In April of this year, the legislature appropriated $84 million allowing the State of Indiana to become a financial partner with two winning regions providing up to $42 million in matching funds over two years.

In just four months, seven regions collaborated to develop quality of place and economic development-related projects totaling $3.8 billion in proposed investments. By December, members of the strategic review committee will announce the two winners. Aside from the opportunity, it should be noted that this nine-month effort is an impressively efficient execution of a government program.

The seven applications can be reviewed on the RCI site:

While the funding is a tremendous opportunity, the real prize is that seven regions set aside politics and quickly assembled leadership to collaborate on shared plans for growth. This call to action brought together cities, counties, government, business and local community members to work on a common plan for growth. With such a short time-frame to complete, there was no time for arguing about territorial dominance.
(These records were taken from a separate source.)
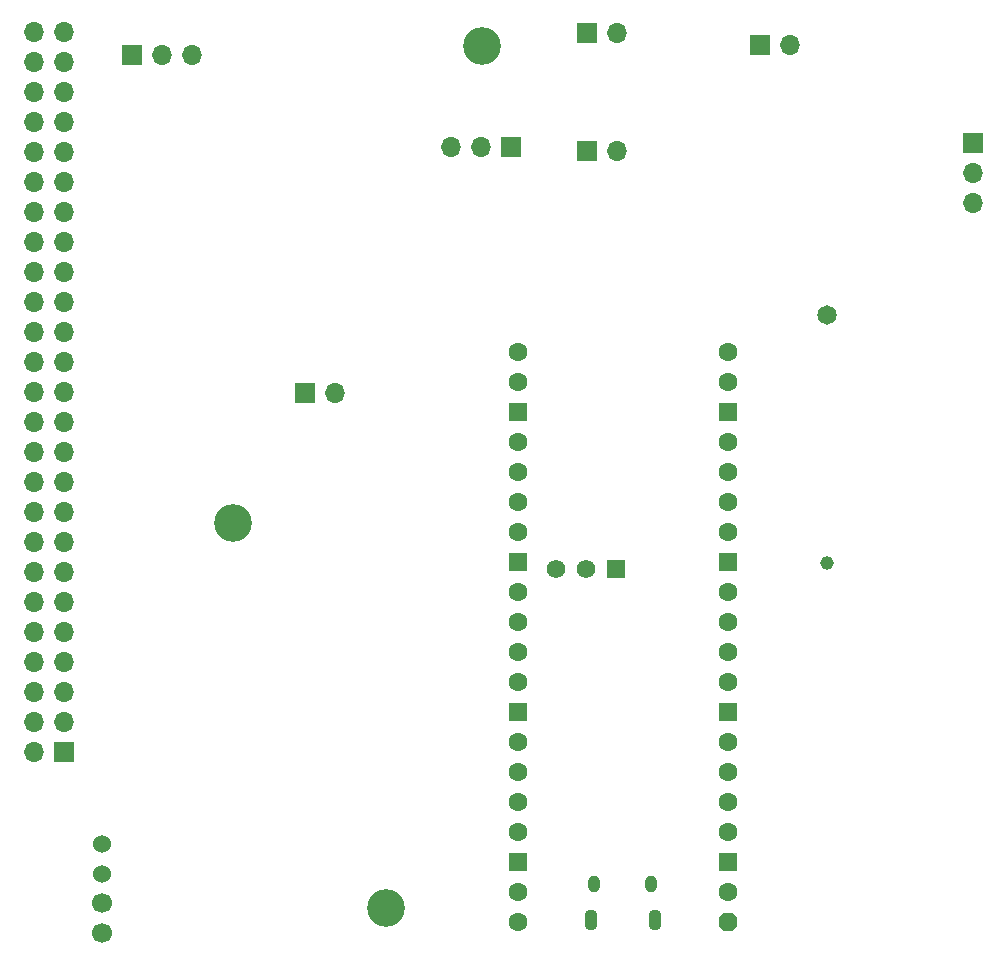
<source format=gbr>
%TF.GenerationSoftware,KiCad,Pcbnew,8.0.4-8.0.4-0~ubuntu22.04.1*%
%TF.CreationDate,2024-07-18T12:52:15-06:00*%
%TF.ProjectId,Desktop_50_Pin_TopConn,4465736b-746f-4705-9f35-305f50696e5f,rev?*%
%TF.SameCoordinates,Original*%
%TF.FileFunction,Soldermask,Bot*%
%TF.FilePolarity,Negative*%
%FSLAX46Y46*%
G04 Gerber Fmt 4.6, Leading zero omitted, Abs format (unit mm)*
G04 Created by KiCad (PCBNEW 8.0.4-8.0.4-0~ubuntu22.04.1) date 2024-07-18 12:52:15*
%MOMM*%
%LPD*%
G01*
G04 APERTURE LIST*
G04 Aperture macros list*
%AMRoundRect*
0 Rectangle with rounded corners*
0 $1 Rounding radius*
0 $2 $3 $4 $5 $6 $7 $8 $9 X,Y pos of 4 corners*
0 Add a 4 corners polygon primitive as box body*
4,1,4,$2,$3,$4,$5,$6,$7,$8,$9,$2,$3,0*
0 Add four circle primitives for the rounded corners*
1,1,$1+$1,$2,$3*
1,1,$1+$1,$4,$5*
1,1,$1+$1,$6,$7*
1,1,$1+$1,$8,$9*
0 Add four rect primitives between the rounded corners*
20,1,$1+$1,$2,$3,$4,$5,0*
20,1,$1+$1,$4,$5,$6,$7,0*
20,1,$1+$1,$6,$7,$8,$9,0*
20,1,$1+$1,$8,$9,$2,$3,0*%
%AMFreePoly0*
4,1,26,0.335306,0.780194,0.389950,0.741421,0.741421,0.389950,0.788777,0.314585,0.800000,0.248529,0.800000,-0.248529,0.780194,-0.335306,0.741421,-0.389950,0.389950,-0.741421,0.314585,-0.788777,0.248529,-0.800000,0.000000,-0.800000,-0.248529,-0.800000,-0.335306,-0.780194,-0.389950,-0.741421,-0.741421,-0.389950,-0.788777,-0.314585,-0.800000,-0.248529,-0.800000,0.248529,-0.780194,0.335306,
-0.741421,0.389950,-0.389950,0.741421,-0.314585,0.788777,-0.248529,0.800000,0.248529,0.800000,0.335306,0.780194,0.335306,0.780194,$1*%
G04 Aperture macros list end*
%ADD10C,1.700000*%
%ADD11C,1.524000*%
%ADD12C,1.150000*%
%ADD13C,1.650000*%
%ADD14R,1.700000X1.700000*%
%ADD15O,1.700000X1.700000*%
%ADD16C,3.200000*%
%ADD17O,1.100000X1.800000*%
%ADD18O,1.050000X1.450000*%
%ADD19FreePoly0,180.000000*%
%ADD20C,1.600000*%
%ADD21RoundRect,0.200000X0.600000X0.600000X-0.600000X0.600000X-0.600000X-0.600000X0.600000X-0.600000X0*%
%ADD22R,1.574800X1.574800*%
%ADD23C,1.574800*%
G04 APERTURE END LIST*
D10*
%TO.C,J3*%
X112062500Y-144765400D03*
X112062500Y-142265400D03*
D11*
X112062500Y-139765400D03*
X112062500Y-137265400D03*
%TD*%
D12*
%TO.C,SD1*%
X173391480Y-113415780D03*
D13*
X173391480Y-92415780D03*
%TD*%
D14*
%TO.C,J1*%
X114604800Y-70459600D03*
D15*
X117144800Y-70459600D03*
X119684800Y-70459600D03*
%TD*%
D14*
%TO.C,J2*%
X108813600Y-129484200D03*
D15*
X106273600Y-129484200D03*
X108813600Y-126944200D03*
X106273600Y-126944200D03*
X108813600Y-124404200D03*
X106273600Y-124404200D03*
X108813600Y-121864200D03*
X106273600Y-121864200D03*
X108813600Y-119324200D03*
X106273600Y-119324200D03*
X108813600Y-116784200D03*
X106273600Y-116784200D03*
X108813600Y-114244200D03*
X106273600Y-114244200D03*
X108813600Y-111704200D03*
X106273600Y-111704200D03*
X108813600Y-109164200D03*
X106273600Y-109164200D03*
X108813600Y-106624200D03*
X106273600Y-106624200D03*
X108813600Y-104084200D03*
X106273600Y-104084200D03*
X108813600Y-101544200D03*
X106273600Y-101544200D03*
X108813600Y-99004200D03*
X106273600Y-99004200D03*
X108813600Y-96464200D03*
X106273600Y-96464200D03*
X108813600Y-93924200D03*
X106273600Y-93924200D03*
X108813600Y-91384200D03*
X106273600Y-91384200D03*
X108813600Y-88844200D03*
X106273600Y-88844200D03*
X108813600Y-86304200D03*
X106273600Y-86304200D03*
X108813600Y-83764200D03*
X106273600Y-83764200D03*
X108813600Y-81224200D03*
X106273600Y-81224200D03*
X108813600Y-78684200D03*
X106273600Y-78684200D03*
X108813600Y-76144200D03*
X106273600Y-76144200D03*
X108813600Y-73604200D03*
X106273600Y-73604200D03*
X108813600Y-71064200D03*
X106273600Y-71064200D03*
X108813600Y-68524200D03*
X106273600Y-68524200D03*
%TD*%
D14*
%TO.C,J5*%
X185775600Y-77851000D03*
D15*
X185775600Y-80391000D03*
X185775600Y-82931000D03*
%TD*%
D14*
%TO.C,J11*%
X129209800Y-99060000D03*
D15*
X131749800Y-99060000D03*
%TD*%
D14*
%TO.C,J9*%
X153060400Y-78580000D03*
D15*
X155600400Y-78580000D03*
%TD*%
D16*
%TO.C,H3*%
X136093200Y-142646400D03*
%TD*%
%TO.C,H1*%
X123139200Y-110032800D03*
%TD*%
D14*
%TO.C,J8*%
X153060400Y-68580000D03*
D15*
X155600400Y-68580000D03*
%TD*%
D14*
%TO.C,J7*%
X167767000Y-69545200D03*
D15*
X170307000Y-69545200D03*
%TD*%
D14*
%TO.C,J10*%
X146634200Y-78257400D03*
D15*
X144094200Y-78257400D03*
X141554200Y-78257400D03*
%TD*%
D17*
%TO.C,RP1*%
X158840938Y-143680800D03*
D18*
X158540938Y-140650800D03*
X153690938Y-140650800D03*
D17*
X153390938Y-143680800D03*
D19*
X165005938Y-143810800D03*
D20*
X165005938Y-141270800D03*
D21*
X165005938Y-138730800D03*
D20*
X165005938Y-136190800D03*
X165005938Y-133650800D03*
X165005938Y-131110800D03*
X165005938Y-128570800D03*
D21*
X165005938Y-126030800D03*
D20*
X165005938Y-123490800D03*
X165005938Y-120950800D03*
X165005938Y-118410800D03*
X165005938Y-115870800D03*
D21*
X165005938Y-113330800D03*
D20*
X165005938Y-110790800D03*
X165005938Y-108250800D03*
X165005938Y-105710800D03*
X165005938Y-103170800D03*
D21*
X165005938Y-100630800D03*
D20*
X165005938Y-98090800D03*
X165005938Y-95550800D03*
X147225938Y-95550800D03*
X147225938Y-98090800D03*
D21*
X147225938Y-100630800D03*
D20*
X147225938Y-103170800D03*
X147225938Y-105710800D03*
X147225938Y-108250800D03*
X147225938Y-110790800D03*
D21*
X147225938Y-113330800D03*
D20*
X147225938Y-115870800D03*
X147225938Y-118410800D03*
X147225938Y-120950800D03*
X147225938Y-123490800D03*
D21*
X147225938Y-126030800D03*
D20*
X147225938Y-128570800D03*
X147225938Y-131110800D03*
X147225938Y-133650800D03*
X147225938Y-136190800D03*
D21*
X147225938Y-138730800D03*
D20*
X147225938Y-141270800D03*
X147225938Y-143810800D03*
D22*
X155531738Y-113980800D03*
D23*
X152991738Y-113980800D03*
X150451738Y-113980800D03*
%TD*%
D16*
%TO.C,H2*%
X144170400Y-69697600D03*
%TD*%
M02*

</source>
The state’s goal was to provide funding, yes – but similar to a parent who asks the squabbling kids to work on a project together, the effort likely provided more sustainable progress than the outcome itself. There is no question that strong relationships were developed, new perspectives were realized and, regardless of winning – those conversations and collaborations will continue.

More than funding, this program is about “regionalism” and “public-private partnership” (P3) models fully realized. Working together expands perspectives, divides the workload and reduces cost. As taxpayers, let’s promote the continuation of this collaborative momentum.